To be done: Copy out every line of text in the records below word for word, leaving the pictures out of your answer.

Collected data entries
******************************

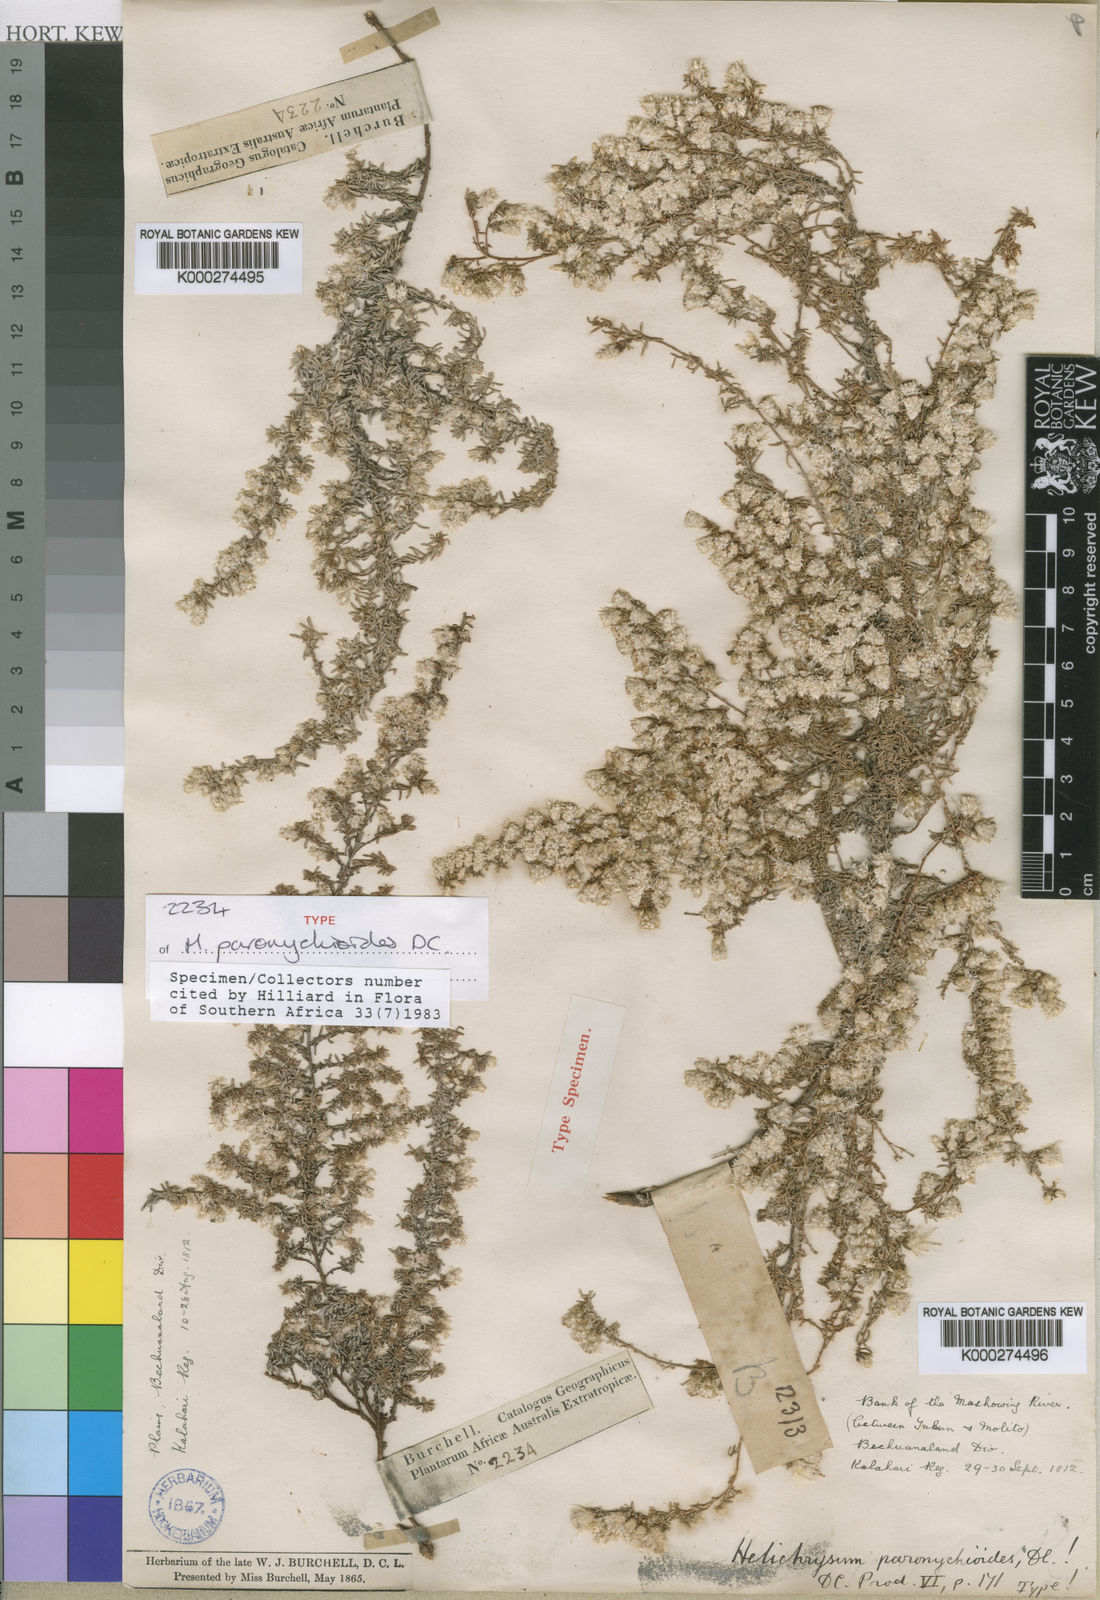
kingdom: Plantae
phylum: Tracheophyta
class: Magnoliopsida
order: Asterales
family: Asteraceae
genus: Helichrysum
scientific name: Helichrysum paronychioides
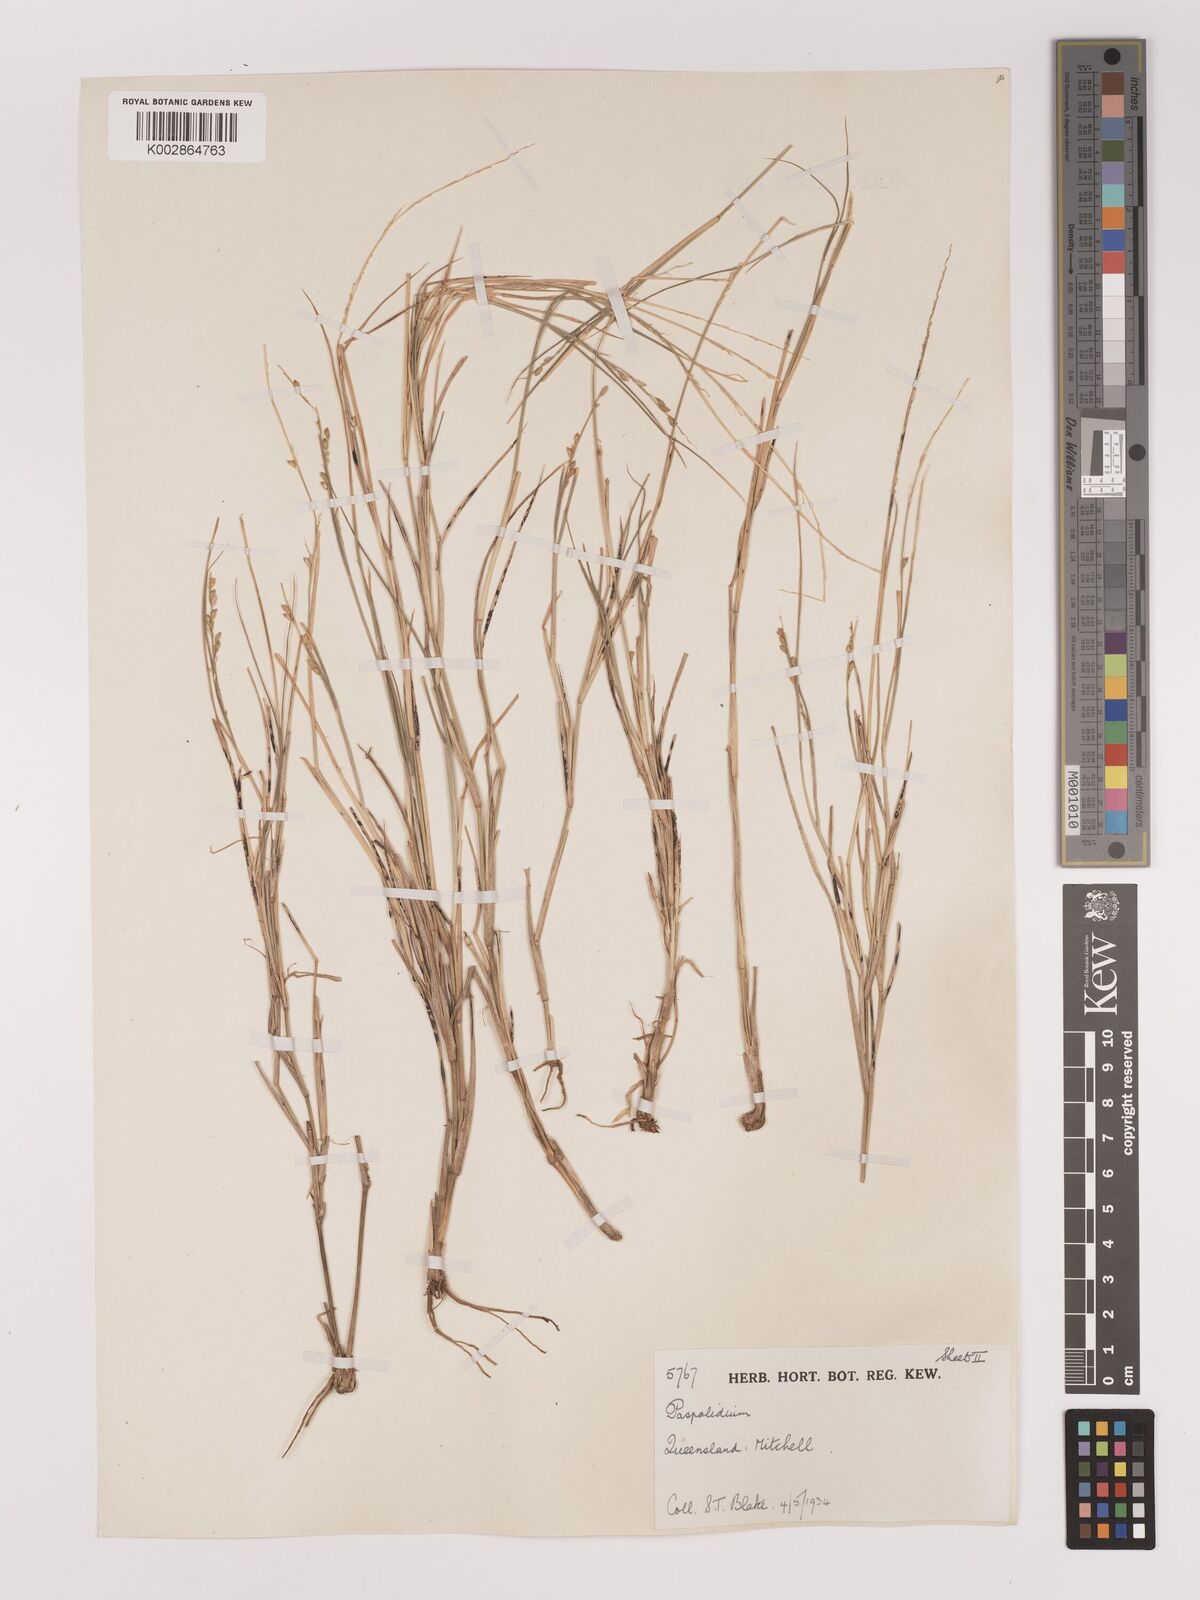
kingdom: Plantae
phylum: Tracheophyta
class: Liliopsida
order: Poales
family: Poaceae
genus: Setaria
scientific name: Setaria constricta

******************************

Written reply:
kingdom: Plantae
phylum: Tracheophyta
class: Magnoliopsida
order: Asterales
family: Asteraceae
genus: Helichrysum
scientific name: Helichrysum paronychioides
kingdom: Plantae
phylum: Tracheophyta
class: Liliopsida
order: Poales
family: Poaceae
genus: Setaria
scientific name: Setaria constricta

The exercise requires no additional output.